We had a tour of the tea garden the next day and then learned the extremely intricate process of serving tea. No, you dont just turn the hot water on, mix some leaves, and drink it. Everything must be done so precisely and each cup and pitcher warmed before serving and the leaves brewed at the exact temperature and brewing time according to how many cups have been served. There's even a correct way to swallow the tea! Wow, culture is really a strange thing. We also learned about the process of harvesting tea leaves. Did you know that only the top three leaves of each plant are harvested? I can't imagine how many plants there have to be in order to keep up with such a high demand! I still don't completely understand it, but that's what they said. We even got to try a tea that costs over $100 US a bag! We might as well have been drinking money, because it was disgusting.
We visited a specialty bamboo store with the most expensive knick knacks I've ever seen. They let us play with tradtional Chinese jewelry and storage boxes that have a secret puzzle in order to open them. Some were impossible to do, but I did figure out my first one after about half an hour. I have to say, this country makes me feel intelligent...
Now that we are at Sitou, we have had several completely invigorating lectures, one being a two hour presentation on soil this morning, as well as exploring and brainstorming ideas for our group project. We finally presented our proposal this afternoon- in very short terms, we are going to use a method of measuring tree growth, specifically Japanese Cryptomeria growth, to interpret carbon dioxide concentration in the local atmosphere. Not my specialty, but I will be stretching myself with this one I am sure! It shouldn't be too hard as we have alot of help from researchers and professors here at the forest, and today we learned how to take the different measurements, so hopefully everything from here on out goes smoothly! We will do our final presentation once we get back to Taipei.

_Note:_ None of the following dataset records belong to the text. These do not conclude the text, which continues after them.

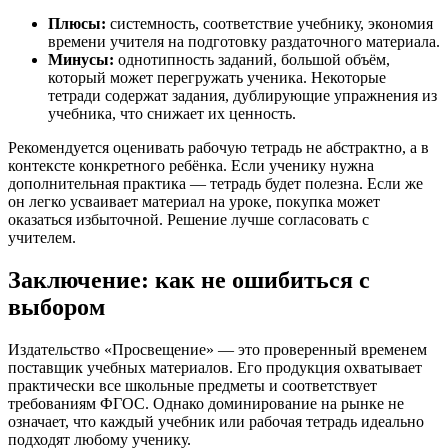
Плюсы:
системность, соответствие учебнику, экономия
времени учителя на подготовку раздаточного материала.
Минусы:
однотипность заданий, большой объём,
который может перегружать ученика. Некоторые
тетради содержат задания, дублирующие упражнения из
учебника, что снижает их ценность.
Рекомендуется оценивать рабочую тетрадь не абстрактно, а в
контексте конкретного ребёнка. Если ученику нужна
дополнительная практика — тетрадь будет полезна. Если же
он легко усваивает материал на уроке, покупка может
оказаться избыточной. Решение лучше согласовать с
учителем.
Заключение: как не ошибиться с
выбором
Издательство «Просвещение» — это проверенный временем
поставщик учебных материалов. Его продукция охватывает
практически все школьные предметы и соответствует
требованиям ФГОС. Однако доминирование на рынке не
означает, что каждый учебник или рабочая тетрадь идеально
подходят любому ученику.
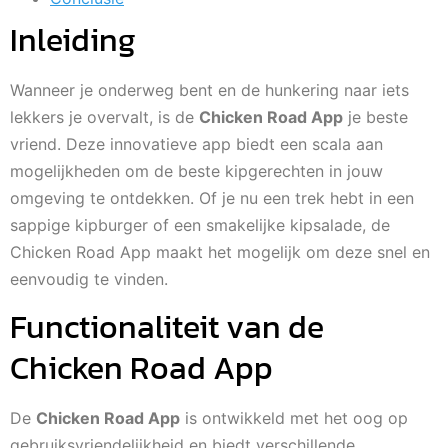
Inleiding
Wanneer je onderweg bent en de hunkering naar iets
lekkers je overvalt, is de
Chicken Road App
je beste
vriend. Deze innovatieve app biedt een scala aan
mogelijkheden om de beste kipgerechten in jouw
omgeving te ontdekken. Of je nu een trek hebt in een
sappige kipburger of een smakelijke kipsalade, de
Chicken Road App maakt het mogelijk om deze snel en
eenvoudig te vinden.
Functionaliteit van de
Chicken Road App
De
Chicken Road App
is ontwikkeld met het oog op
gebruiksvriendelijkheid en biedt verschillende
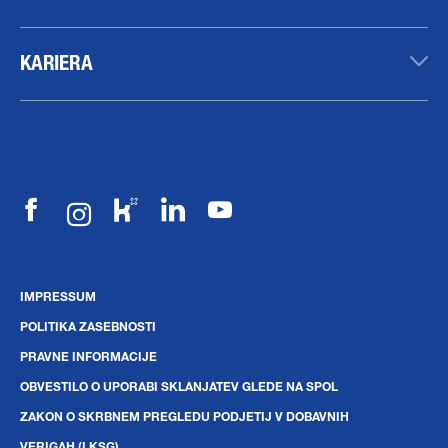
KARIERA
IMPRESSUM
POLITIKA ZASEBNOSTI
PRAVNE INFORMACIJE
OBVESTILO O UPORABI SKLANJATEV GLEDE NA SPOL
ZAKON O SKRBNEM PREGLEDU PODJETIJ V DOBAVNIH
VERIGAH (LKSG)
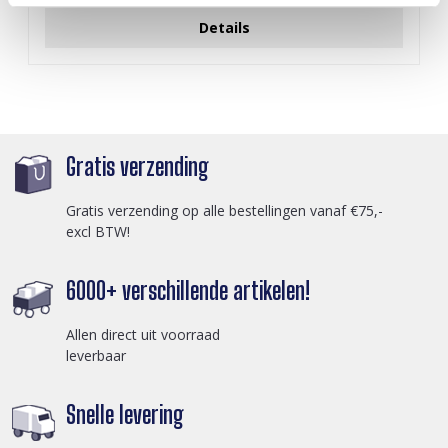
Details
Gratis verzending
Gratis verzending op alle bestellingen vanaf €75,-
excl BTW!
6000+ verschillende artikelen!
Allen direct uit voorraad
leverbaar
Snelle levering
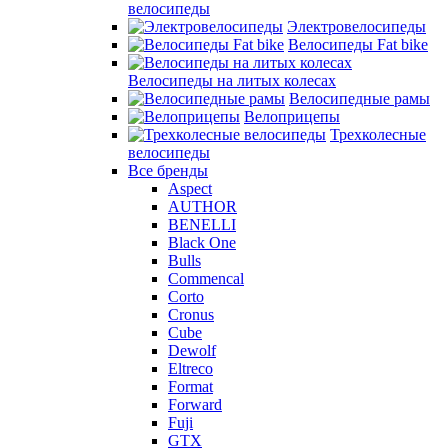
велосипеды
Электровелосипеды
Велосипеды Fat bike
Велосипеды на литых колесах
Велосипедные рамы
Велоприцепы
Трехколесные
велосипеды
Все бренды
Aspect
AUTHOR
BENELLI
Black One
Bulls
Commencal
Corto
Cronus
Cube
Dewolf
Eltreco
Format
Forward
Fuji
GTX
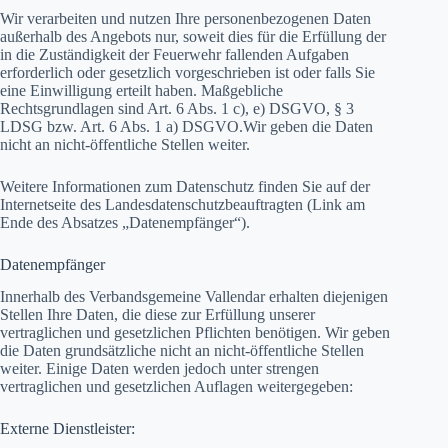
Wir verarbeiten und nutzen Ihre personenbezogenen Daten
außerhalb des Angebots nur, soweit dies für die Erfüllung der
in die Zuständigkeit der Feuerwehr fallenden Aufgaben
erforderlich oder gesetzlich vorgeschrieben ist oder falls Sie
eine Einwilligung erteilt haben. Maßgebliche
Rechtsgrundlagen sind Art. 6 Abs. 1 c), e) DSGVO, § 3
LDSG bzw. Art. 6 Abs. 1 a) DSGVO.Wir geben die Daten
nicht an nicht-öffentliche Stellen weiter.
Weitere Informationen zum Datenschutz finden Sie auf der
Internetseite des Landesdatenschutzbeauftragten (Link am
Ende des Absatzes „Datenempfänger“).
Datenempfänger
Innerhalb des Verbandsgemeine Vallendar erhalten diejenigen
Stellen Ihre Daten, die diese zur Erfüllung unserer
vertraglichen und gesetzlichen Pflichten benötigen. Wir geben
die Daten grundsätzliche nicht an nicht-öffentliche Stellen
weiter. Einige Daten werden jedoch unter strengen
vertraglichen und gesetzlichen Auflagen weitergegeben:
Externe Dienstleister:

One thing that has been a little surprising here is the amount of tourists. When I saw that we were coming to an experimental forest on the itinerary, I was expecting that we would be going into the rea,l deep forest in the middle of nowhere on top of some mountaintop sleeping next to monkeys and snakes and what not. Well, that is slightly exaggerated, but this place seems more like a little nature Disney World than an experimental forest. Actaully many of the places we have visited on this trip have been a little bit that way. I definitely have not been disappointed by anything by any means, but I think I just need to remember that I am in Asia, where over half the world's population exists, probably. There seems to be no real line of where the "wild" starts here; there's just too many people. It's a little bit sad, but I also don't want to make any conclusions when I have not seen all of Taiwan, or all of Asia for that matter!
We have two full days here to work on our project, four more nights in Taipei, and then I am finally homeward bound! At this exact time next week, my plane will be taking off for Los Angeles. I can't believe it sometimes, but I still feel like I have been here FOREVER! I'm 7/8th's done, woohoo!
One of the many rows of specimens at the Reseach Institute
Cute little pygmy owl!
Temple earthquake remains
At the Tea farm
Getting ready to show off my tea serving skills
Finally.... it's open!
Bamboo Iphone case... don't ask how much it was
A boulder in Sitou that also fell off the mountainside in the 1999 earthquake. It must have rolled a mile before it landed here!